Ocurrió en un instante del pleno parlamentario de esta semana. Coalición Canaria había afeado el bajo nivel de ejecución presupuestaria del Gobierno de Ángel Víctor Torres. En el caso de la Consejería de Derechos Sociales apenas se había gastado, a 30 de octubre, el 16% de su presupuesto. Con la desenvoltura que le caracteriza, el consejero de Hacienda, Román Rodríguez, recordó que los niveles de ejecución presupuestaria del Ejecutivo eran muy similares a los del Gobierno de CC a finales de octubre de 2018 “en un año sin pandemia y sin convocatorias electorales”. “Por tanto”, remató felizmente, “nosotros, con las extraordinarias dificultades que supone la pandemia que aun padecemos, hemos ejecutado lo mismo e, incluso, un poco más que en un ejercicio presupuestario donde no se experimentó ninguna emergencia”.

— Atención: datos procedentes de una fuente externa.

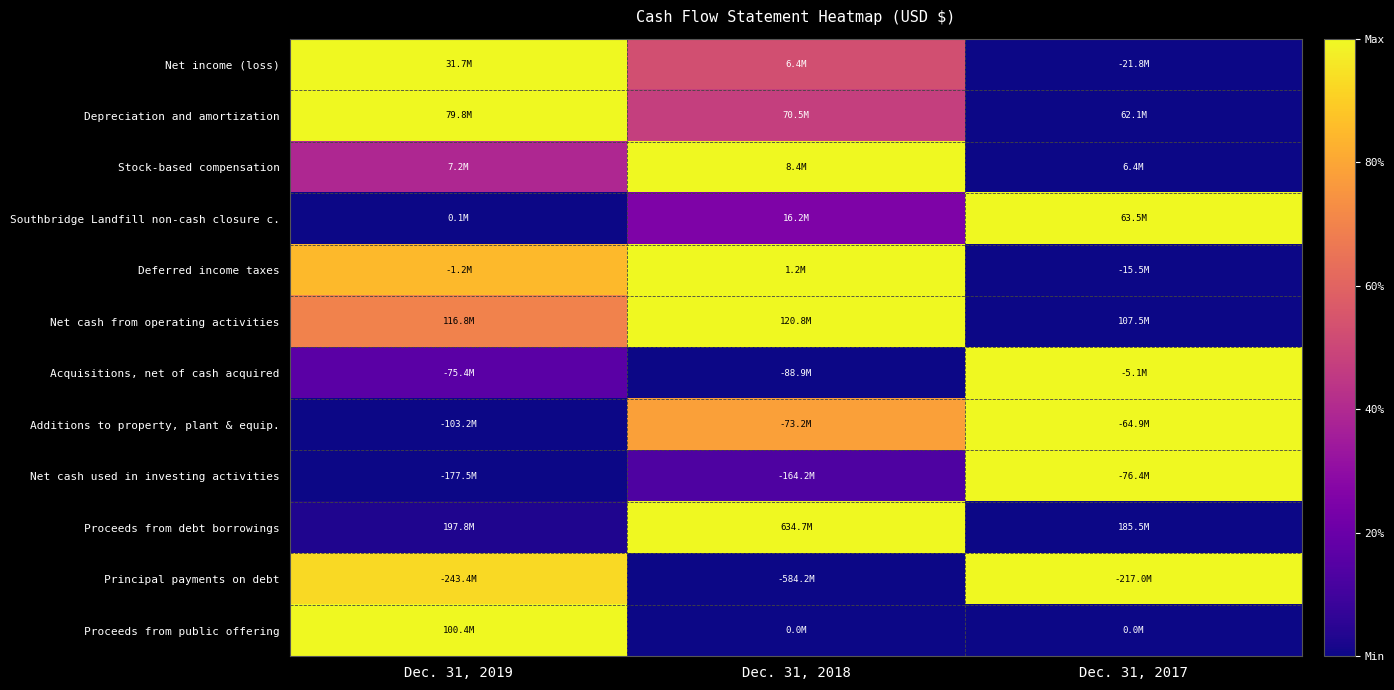

Reading left to right, list all the values displayed in this chart.

Net income (loss): Dec. 31, 2019=1.0	Dec. 31, 2018=0.5	Dec. 31, 2017=0.0
Depreciation and amortization: Dec. 31, 2019=1.0	Dec. 31, 2018=0.5	Dec. 31, 2017=0.0
Stock-based compensation: Dec. 31, 2019=0.4	Dec. 31, 2018=1.0	Dec. 31, 2017=0.0
Southbridge Landfill non-cash closure c.: Dec. 31, 2019=0.0	Dec. 31, 2018=0.3	Dec. 31, 2017=1.0
Deferred income taxes: Dec. 31, 2019=0.9	Dec. 31, 2018=1.0	Dec. 31, 2017=0.0
Net cash from operating activities: Dec. 31, 2019=0.7	Dec. 31, 2018=1.0	Dec. 31, 2017=0.0
Acquisitions, net of cash acquired: Dec. 31, 2019=0.2	Dec. 31, 2018=0.0	Dec. 31, 2017=1.0
Additions to property, plant & equip.: Dec. 31, 2019=0.0	Dec. 31, 2018=0.8	Dec. 31, 2017=1.0
Net cash used in investing activities: Dec. 31, 2019=0.0	Dec. 31, 2018=0.1	Dec. 31, 2017=1.0
Proceeds from debt borrowings: Dec. 31, 2019=0.0	Dec. 31, 2018=1.0	Dec. 31, 2017=0.0
Principal payments on debt: Dec. 31, 2019=0.9	Dec. 31, 2018=0.0	Dec. 31, 2017=1.0
Proceeds from public offering: Dec. 31, 2019=1.0	Dec. 31, 2018=0.0	Dec. 31, 2017=0.0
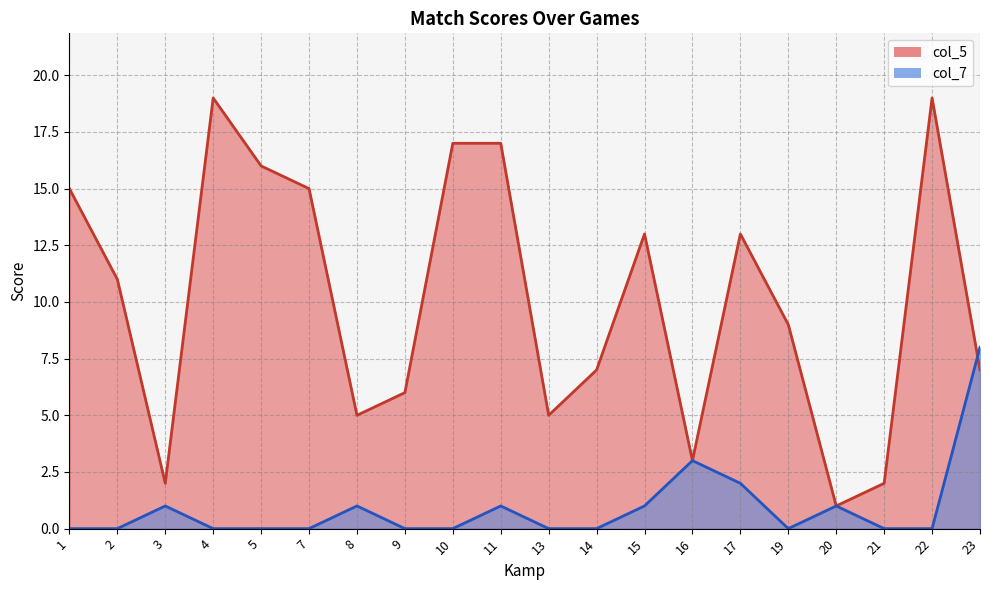

Does the chart display data point markers on the line(s)?

No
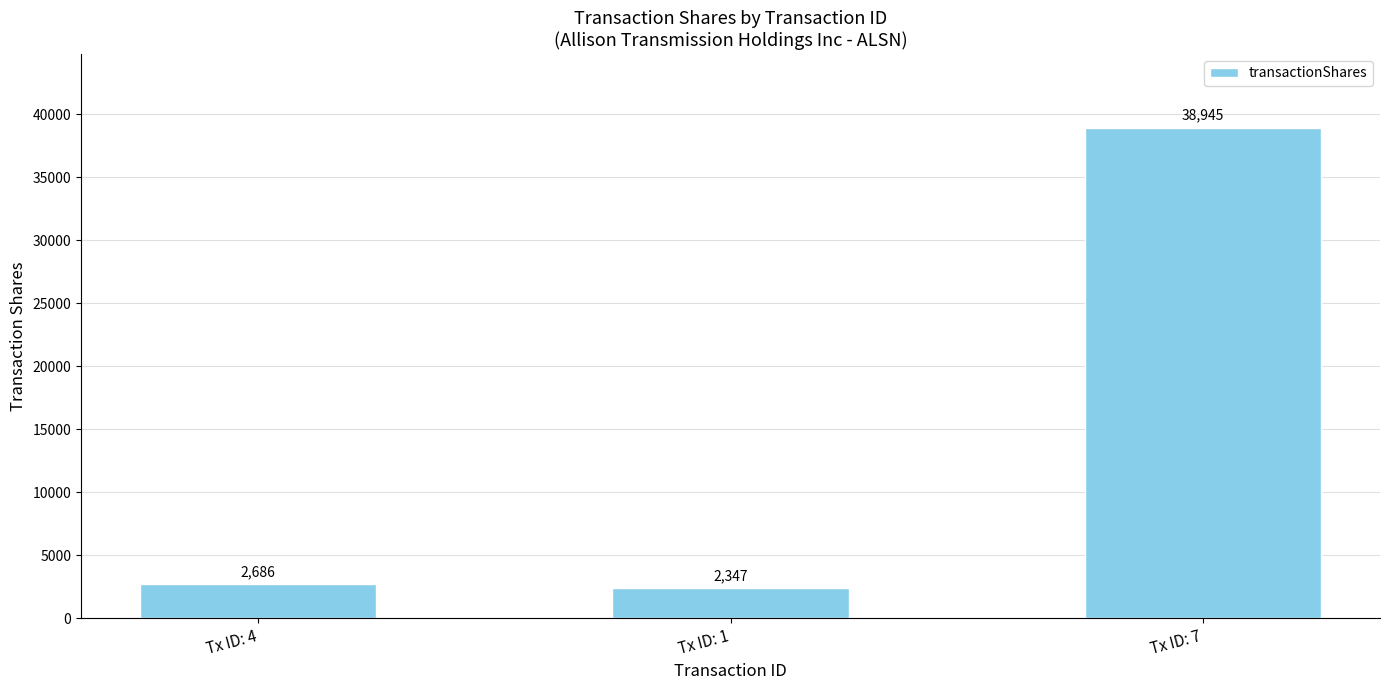

Rank the categories by value from lowest to highest.

Tx ID: 1, Tx ID: 4, Tx ID: 7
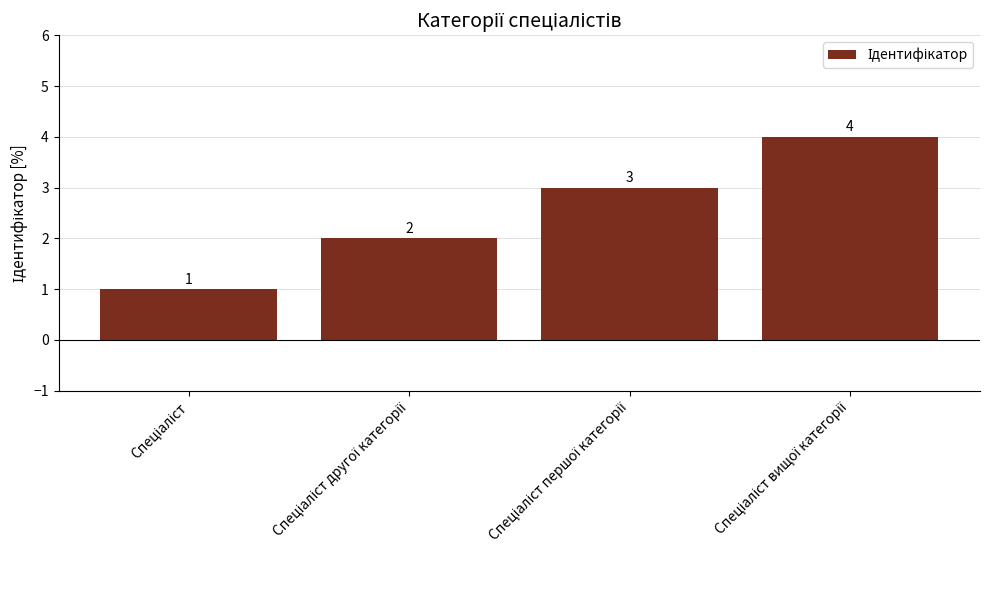

What is the value of the 4th bar from the left?

4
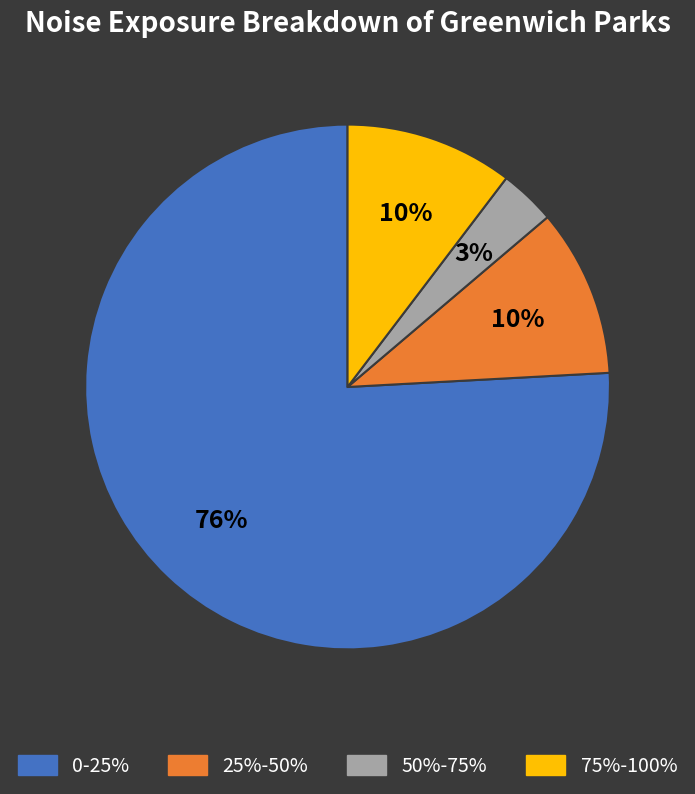

Does any single category account for the majority?

Yes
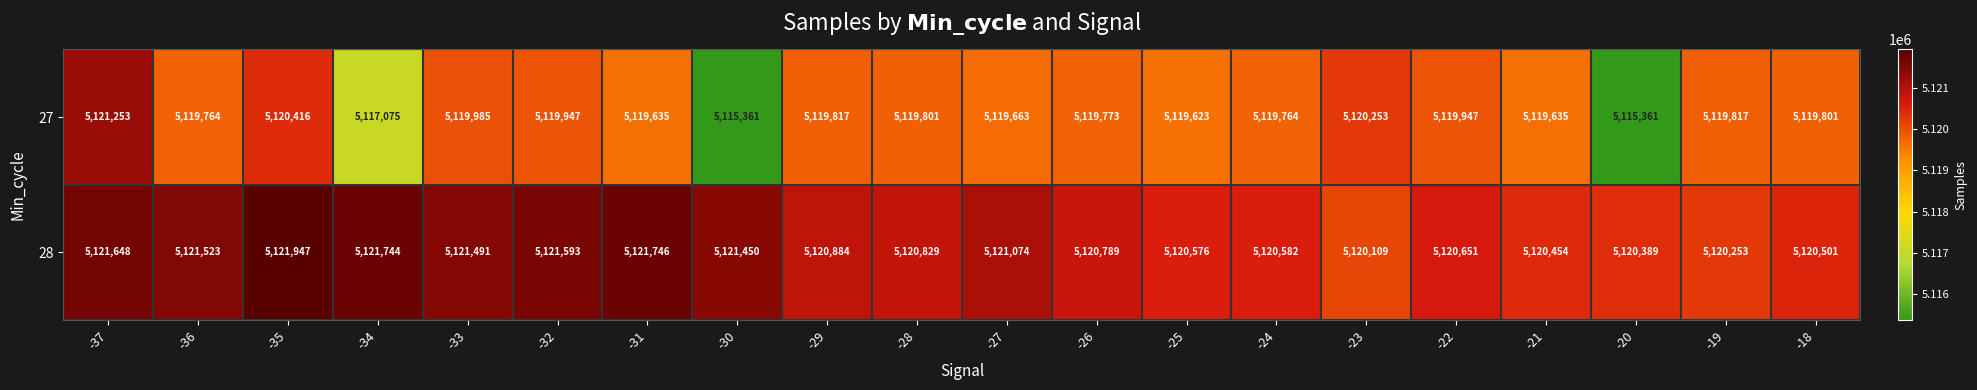

The value of 28 at -30 is 8497422. True or false?

False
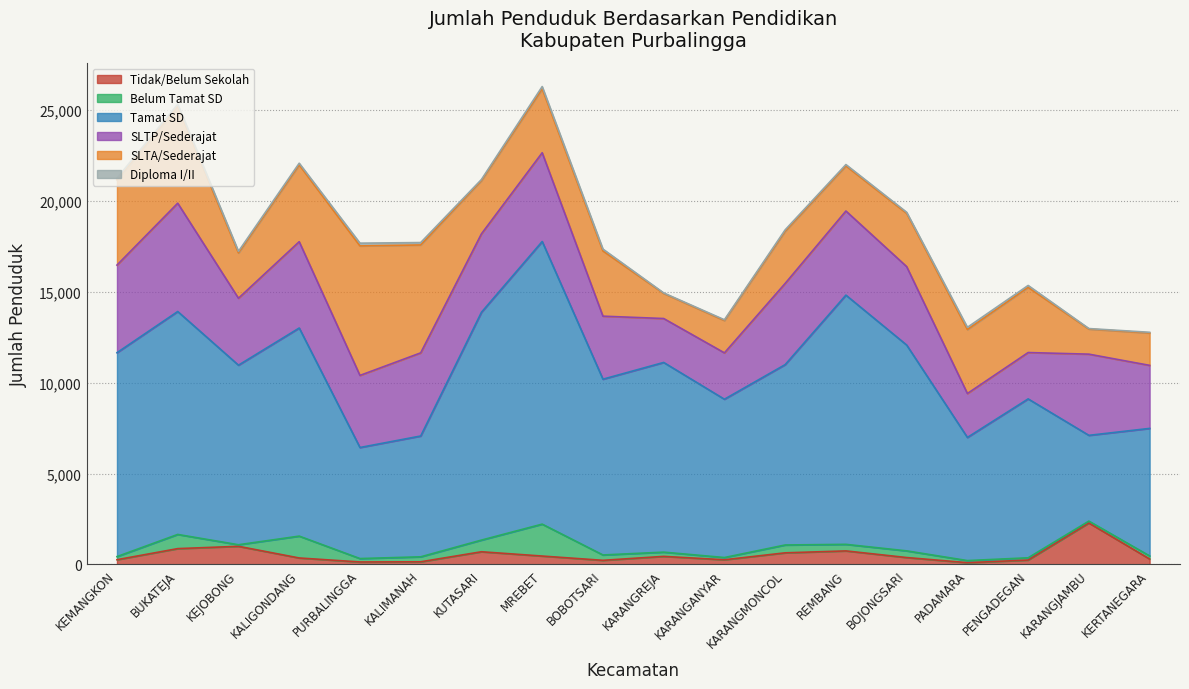

Which category has the lowest value across all series?

KARANGREJA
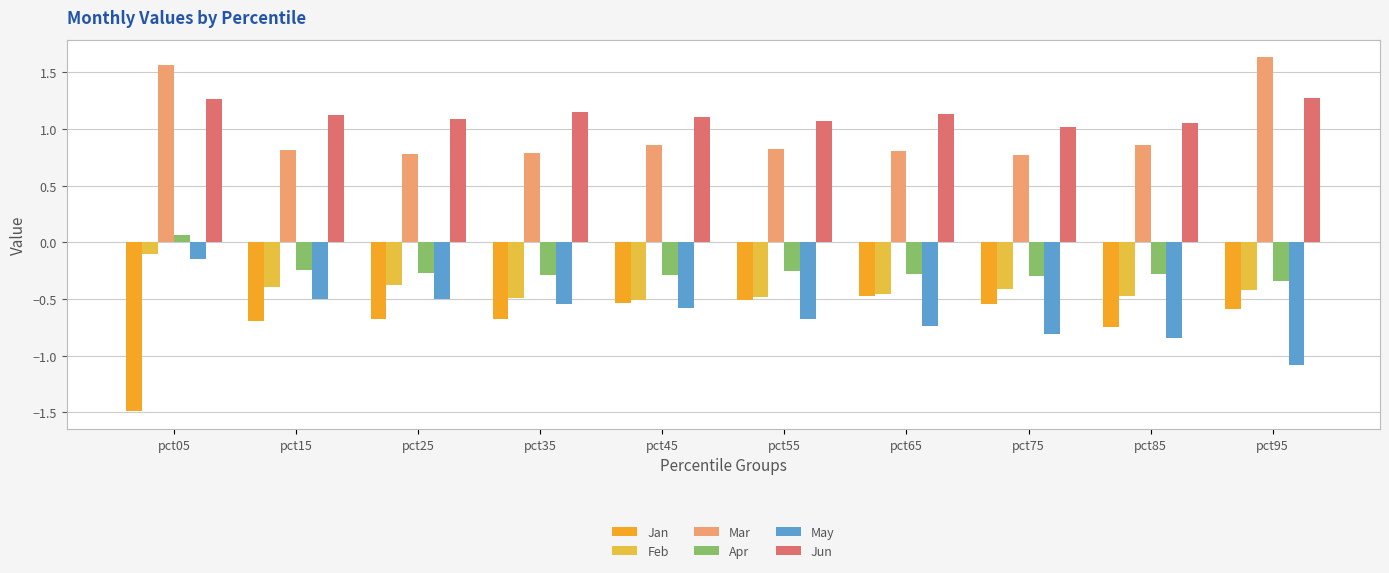

What is the difference between the highest and lowest values at pct65?

1.9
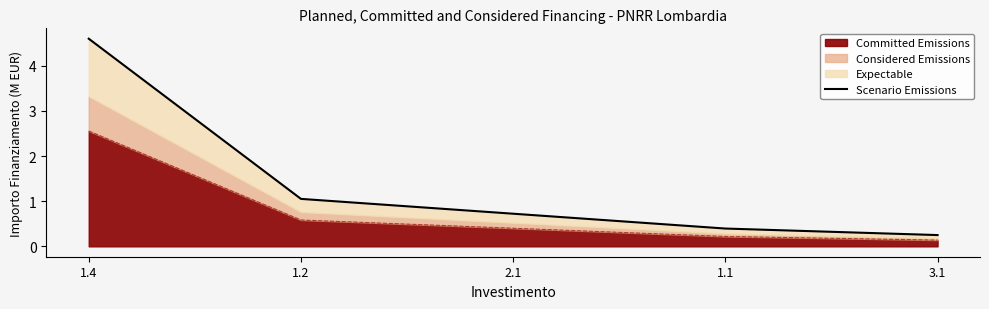

Does the chart display data point markers on the line(s)?

No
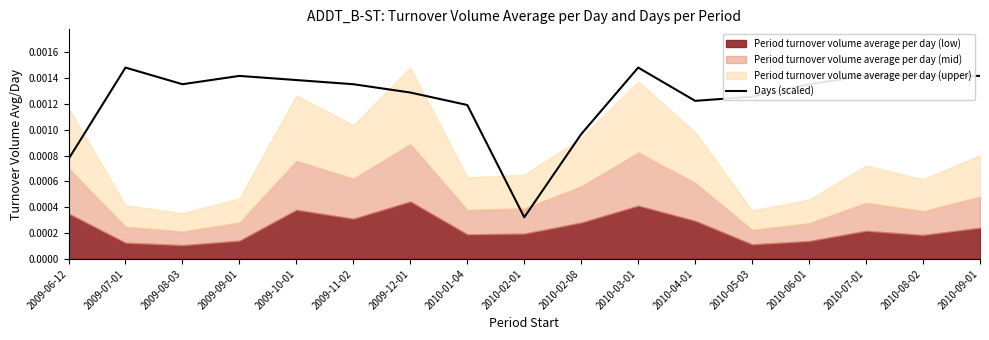

At which label is Days (scaled) closest to 0?

2010-02-01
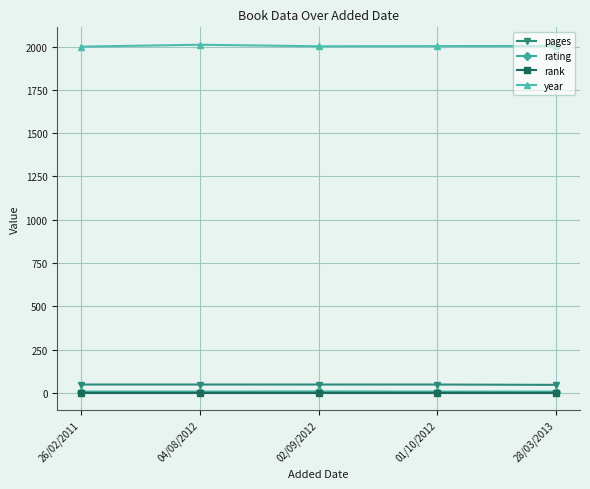

What is the label of the 4th point from the left?

01/10/2012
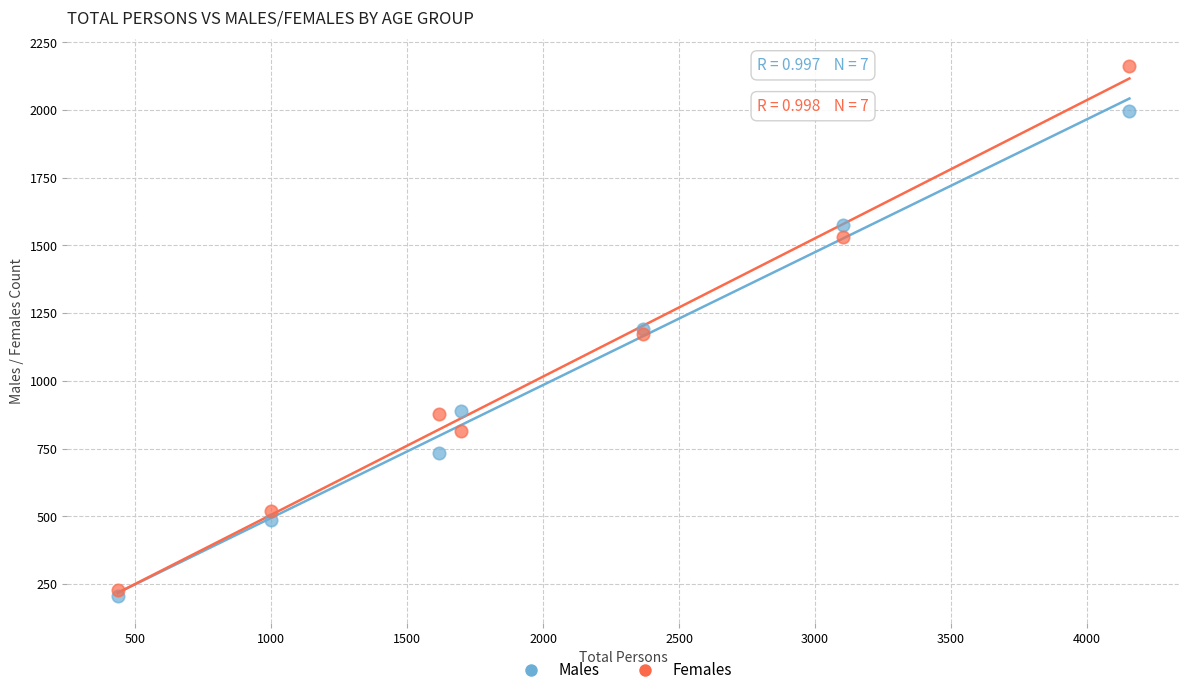

Which series has the widest spread of Y values?

Females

No se negará que Rodríguez demuestra cierta habilidad, siempre y cuando se admita su marco mental, que es, precisamente, el de un dirigente político inteligente y experimentado, pero que sigue sin advertir los cambios que ha supuesto y supondrá, en un futuro inmediato, la explosión de una crisis estructural como la detonada por la covid. Porque no cabía nada que reprochar al Gobierno de 2018 –que acabó el año con una ejecución superior al 85%– y, en cambio, resulta escandaloso que de los recursos habilitados para el gasto social solo se haya gastado una fracción casi ridícula. Es decir, que Rodríguez utiliza la pandemia, que es la catástrofe que exigía eficacia y eficiencia con carácter urgente en la gestión del gasto público, como explicación para la ineficiencia e ineficacia en la gestión del gasto público.

Pero, es un no parar. Ayer, el vicepresidente segundo y ministro de Bienestar Social, Pablo Iglesias, explicaba orgullosamente que el acuerdo fraguado entre la mayoría del PSOE y UP en el Congreso y ERC y Bildu, que implícitamente se arrogó, “es una garantía de que la derecha tardará mucho en volver a recuperar el poder en España”. ¿No parece una operación realmente brillante? No, no lo es. Lo más probable, con semejantes compañías, es que cuando el PP saque mayoría no encuentre una España a la que gobernar. Tanto ERC como Bildu son fuerzas independentistas y anhelan fundar sus propias republiquitas socialistas y autogestionarias con su camisita y su canesú. No la quieren para dentro de un par de generaciones, sino cuanto antes. Preferiblemente en esta misma legislatura, para no correr el riesgo de que el PSOE y UP sean desplazados del poder, a través de la vía de sendos referéndum, pactado formalmente con el Estado, con consecuencias políticas y jurídicas. A los independentistas vascos y catalanes no les interesa demasiado una España unida y cohesionada, sea federal, confederal o ambidiestra, sino un país débil y dubitativo bajo una izquierda entre pija y profesoral que desprecia la Constitución de 1978 como una ridícula antigüalla. Quieren la independencia de sus territorios y su horizonte político para conseguirlo no es de décadas, sino de años. En solo tres meses han conseguido que un país prescinda de su idioma como lengua vehicular en el sistema de enseñanza. En seis conseguirán una reforma a la carta del Código Penal para excarcelar a Oriol Junqueras y al resto de los políticos catalanes condenados por el Tribunal Supremo. Si te comportas, elector, como un idiota, te tomarán como un idiota. Incluso legítimamente.